Data shown Block Start
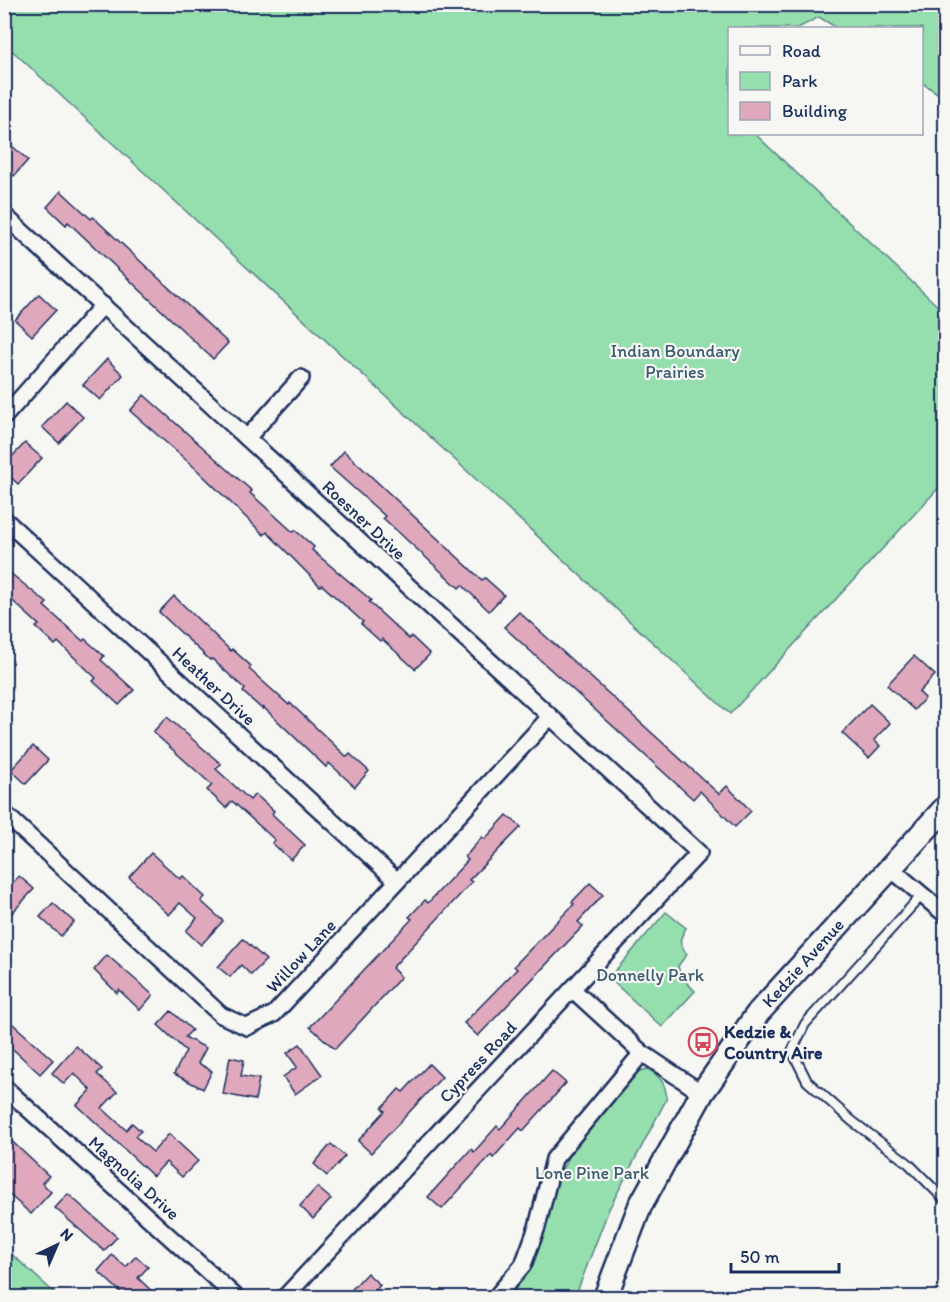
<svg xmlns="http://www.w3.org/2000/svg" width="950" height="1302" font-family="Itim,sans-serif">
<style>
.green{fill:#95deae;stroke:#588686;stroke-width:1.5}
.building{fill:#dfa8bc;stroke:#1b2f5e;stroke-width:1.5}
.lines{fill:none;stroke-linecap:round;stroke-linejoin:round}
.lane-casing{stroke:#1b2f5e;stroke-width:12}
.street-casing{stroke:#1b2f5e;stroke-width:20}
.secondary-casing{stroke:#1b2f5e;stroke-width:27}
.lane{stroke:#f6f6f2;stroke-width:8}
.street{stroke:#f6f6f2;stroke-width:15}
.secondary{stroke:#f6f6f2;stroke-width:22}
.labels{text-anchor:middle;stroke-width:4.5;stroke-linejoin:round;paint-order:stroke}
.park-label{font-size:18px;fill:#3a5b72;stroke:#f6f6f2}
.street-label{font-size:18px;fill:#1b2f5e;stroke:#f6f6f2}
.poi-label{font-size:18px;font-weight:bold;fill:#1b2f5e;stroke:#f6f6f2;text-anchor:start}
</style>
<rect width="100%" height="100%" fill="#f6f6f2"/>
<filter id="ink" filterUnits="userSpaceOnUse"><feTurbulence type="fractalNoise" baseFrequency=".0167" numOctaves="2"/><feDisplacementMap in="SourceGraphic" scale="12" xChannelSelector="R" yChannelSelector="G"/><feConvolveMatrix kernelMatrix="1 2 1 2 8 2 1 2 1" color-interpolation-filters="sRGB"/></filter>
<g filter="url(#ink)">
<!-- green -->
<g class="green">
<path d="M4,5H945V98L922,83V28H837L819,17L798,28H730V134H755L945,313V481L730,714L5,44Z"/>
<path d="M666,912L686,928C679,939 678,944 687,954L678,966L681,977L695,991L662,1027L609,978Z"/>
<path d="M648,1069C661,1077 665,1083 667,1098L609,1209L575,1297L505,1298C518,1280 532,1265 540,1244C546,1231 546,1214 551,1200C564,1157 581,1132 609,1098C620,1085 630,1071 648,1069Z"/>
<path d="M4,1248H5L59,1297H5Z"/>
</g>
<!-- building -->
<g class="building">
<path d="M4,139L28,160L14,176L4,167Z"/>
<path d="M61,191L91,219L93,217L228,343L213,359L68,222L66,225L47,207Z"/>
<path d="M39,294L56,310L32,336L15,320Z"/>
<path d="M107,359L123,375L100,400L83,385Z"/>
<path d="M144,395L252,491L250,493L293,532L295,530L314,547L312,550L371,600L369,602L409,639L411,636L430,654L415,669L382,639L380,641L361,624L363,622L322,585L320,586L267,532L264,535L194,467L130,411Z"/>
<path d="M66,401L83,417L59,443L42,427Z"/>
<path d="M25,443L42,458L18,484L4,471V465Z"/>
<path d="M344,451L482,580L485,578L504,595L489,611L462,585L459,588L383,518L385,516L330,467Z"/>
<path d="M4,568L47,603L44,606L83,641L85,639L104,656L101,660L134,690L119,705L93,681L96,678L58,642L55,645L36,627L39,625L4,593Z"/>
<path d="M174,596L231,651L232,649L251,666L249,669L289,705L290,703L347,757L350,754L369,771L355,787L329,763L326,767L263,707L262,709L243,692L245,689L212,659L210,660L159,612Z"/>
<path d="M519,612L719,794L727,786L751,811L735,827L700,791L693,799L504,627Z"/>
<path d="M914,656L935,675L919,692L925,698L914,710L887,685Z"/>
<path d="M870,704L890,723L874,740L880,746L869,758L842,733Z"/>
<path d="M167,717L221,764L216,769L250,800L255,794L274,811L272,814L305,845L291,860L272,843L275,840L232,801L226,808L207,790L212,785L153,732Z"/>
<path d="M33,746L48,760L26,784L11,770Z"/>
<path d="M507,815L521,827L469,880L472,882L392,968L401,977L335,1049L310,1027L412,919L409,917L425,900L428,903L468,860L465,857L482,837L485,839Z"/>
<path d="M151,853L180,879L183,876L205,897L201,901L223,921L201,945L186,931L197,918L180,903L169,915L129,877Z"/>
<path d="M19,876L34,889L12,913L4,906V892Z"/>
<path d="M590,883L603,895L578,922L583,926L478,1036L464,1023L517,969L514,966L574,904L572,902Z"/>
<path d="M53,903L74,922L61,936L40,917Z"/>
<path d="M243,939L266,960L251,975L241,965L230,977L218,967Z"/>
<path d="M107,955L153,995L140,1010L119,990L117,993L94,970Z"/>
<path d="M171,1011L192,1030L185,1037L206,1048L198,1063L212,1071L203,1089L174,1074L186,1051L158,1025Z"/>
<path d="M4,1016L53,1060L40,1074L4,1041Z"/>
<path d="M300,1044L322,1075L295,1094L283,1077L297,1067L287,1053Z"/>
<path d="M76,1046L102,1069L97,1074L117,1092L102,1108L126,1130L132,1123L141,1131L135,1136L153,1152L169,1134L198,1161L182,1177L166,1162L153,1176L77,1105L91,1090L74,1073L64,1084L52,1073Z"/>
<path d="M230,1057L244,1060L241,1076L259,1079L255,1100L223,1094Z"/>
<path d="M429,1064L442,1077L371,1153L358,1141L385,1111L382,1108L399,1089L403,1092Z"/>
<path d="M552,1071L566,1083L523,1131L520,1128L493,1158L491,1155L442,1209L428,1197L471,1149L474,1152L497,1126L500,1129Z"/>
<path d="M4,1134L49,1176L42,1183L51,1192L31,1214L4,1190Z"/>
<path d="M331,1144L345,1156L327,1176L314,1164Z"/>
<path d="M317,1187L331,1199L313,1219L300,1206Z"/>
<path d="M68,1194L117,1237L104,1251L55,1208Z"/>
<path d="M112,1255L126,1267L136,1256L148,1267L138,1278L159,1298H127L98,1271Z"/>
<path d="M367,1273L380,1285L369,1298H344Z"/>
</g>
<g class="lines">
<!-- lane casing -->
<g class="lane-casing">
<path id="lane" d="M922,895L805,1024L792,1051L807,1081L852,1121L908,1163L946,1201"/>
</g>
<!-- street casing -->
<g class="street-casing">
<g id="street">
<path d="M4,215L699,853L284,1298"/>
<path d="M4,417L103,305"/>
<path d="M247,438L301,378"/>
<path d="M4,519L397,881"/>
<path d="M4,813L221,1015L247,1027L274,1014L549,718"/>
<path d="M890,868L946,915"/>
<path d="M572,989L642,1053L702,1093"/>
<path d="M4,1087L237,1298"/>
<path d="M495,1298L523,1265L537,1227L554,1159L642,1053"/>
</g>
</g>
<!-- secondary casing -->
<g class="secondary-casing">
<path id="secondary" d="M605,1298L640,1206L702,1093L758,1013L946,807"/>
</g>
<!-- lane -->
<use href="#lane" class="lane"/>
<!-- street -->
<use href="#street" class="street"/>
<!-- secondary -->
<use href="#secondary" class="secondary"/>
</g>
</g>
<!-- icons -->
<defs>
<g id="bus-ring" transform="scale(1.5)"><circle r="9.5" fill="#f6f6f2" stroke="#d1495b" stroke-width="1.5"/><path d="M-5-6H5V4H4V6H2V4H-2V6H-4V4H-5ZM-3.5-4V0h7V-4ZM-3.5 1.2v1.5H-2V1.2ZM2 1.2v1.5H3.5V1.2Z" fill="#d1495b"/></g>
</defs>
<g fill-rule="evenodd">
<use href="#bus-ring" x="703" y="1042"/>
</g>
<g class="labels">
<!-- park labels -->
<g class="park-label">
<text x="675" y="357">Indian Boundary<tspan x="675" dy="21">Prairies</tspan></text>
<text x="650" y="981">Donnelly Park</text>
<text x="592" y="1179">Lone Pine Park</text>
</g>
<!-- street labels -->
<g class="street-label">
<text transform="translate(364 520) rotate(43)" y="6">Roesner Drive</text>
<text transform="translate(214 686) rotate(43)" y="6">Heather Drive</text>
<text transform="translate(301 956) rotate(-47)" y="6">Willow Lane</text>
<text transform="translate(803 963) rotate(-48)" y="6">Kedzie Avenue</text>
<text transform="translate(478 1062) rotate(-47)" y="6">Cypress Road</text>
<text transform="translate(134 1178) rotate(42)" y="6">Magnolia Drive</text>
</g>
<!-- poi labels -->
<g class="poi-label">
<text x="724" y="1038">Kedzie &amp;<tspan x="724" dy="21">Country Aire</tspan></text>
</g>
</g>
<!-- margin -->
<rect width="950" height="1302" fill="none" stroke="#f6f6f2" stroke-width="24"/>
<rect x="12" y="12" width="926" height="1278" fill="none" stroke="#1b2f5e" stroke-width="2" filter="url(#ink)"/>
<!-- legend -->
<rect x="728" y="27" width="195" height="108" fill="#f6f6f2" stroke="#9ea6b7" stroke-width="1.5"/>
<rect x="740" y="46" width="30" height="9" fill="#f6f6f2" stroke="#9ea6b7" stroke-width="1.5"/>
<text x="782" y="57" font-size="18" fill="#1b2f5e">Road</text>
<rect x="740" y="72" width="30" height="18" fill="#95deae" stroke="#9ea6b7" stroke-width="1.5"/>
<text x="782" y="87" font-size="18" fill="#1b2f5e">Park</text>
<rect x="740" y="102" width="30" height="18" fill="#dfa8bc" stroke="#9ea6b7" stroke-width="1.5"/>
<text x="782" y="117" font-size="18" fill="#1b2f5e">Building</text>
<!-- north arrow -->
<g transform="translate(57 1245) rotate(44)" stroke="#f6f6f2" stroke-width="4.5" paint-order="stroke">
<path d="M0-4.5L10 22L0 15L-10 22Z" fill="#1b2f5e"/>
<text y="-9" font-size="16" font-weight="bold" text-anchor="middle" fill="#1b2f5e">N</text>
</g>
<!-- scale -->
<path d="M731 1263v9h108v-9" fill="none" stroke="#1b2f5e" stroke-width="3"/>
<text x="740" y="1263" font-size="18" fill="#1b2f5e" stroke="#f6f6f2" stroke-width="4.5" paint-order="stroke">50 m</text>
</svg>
Data shown Block End
◆ Your objective: Check each line of the data above for the word "lines" and copy the ones where it is found.

◆ Solution for this problem:
.lines{fill:none;stroke-linecap:round;stroke-linejoin:round}
<g class="lines">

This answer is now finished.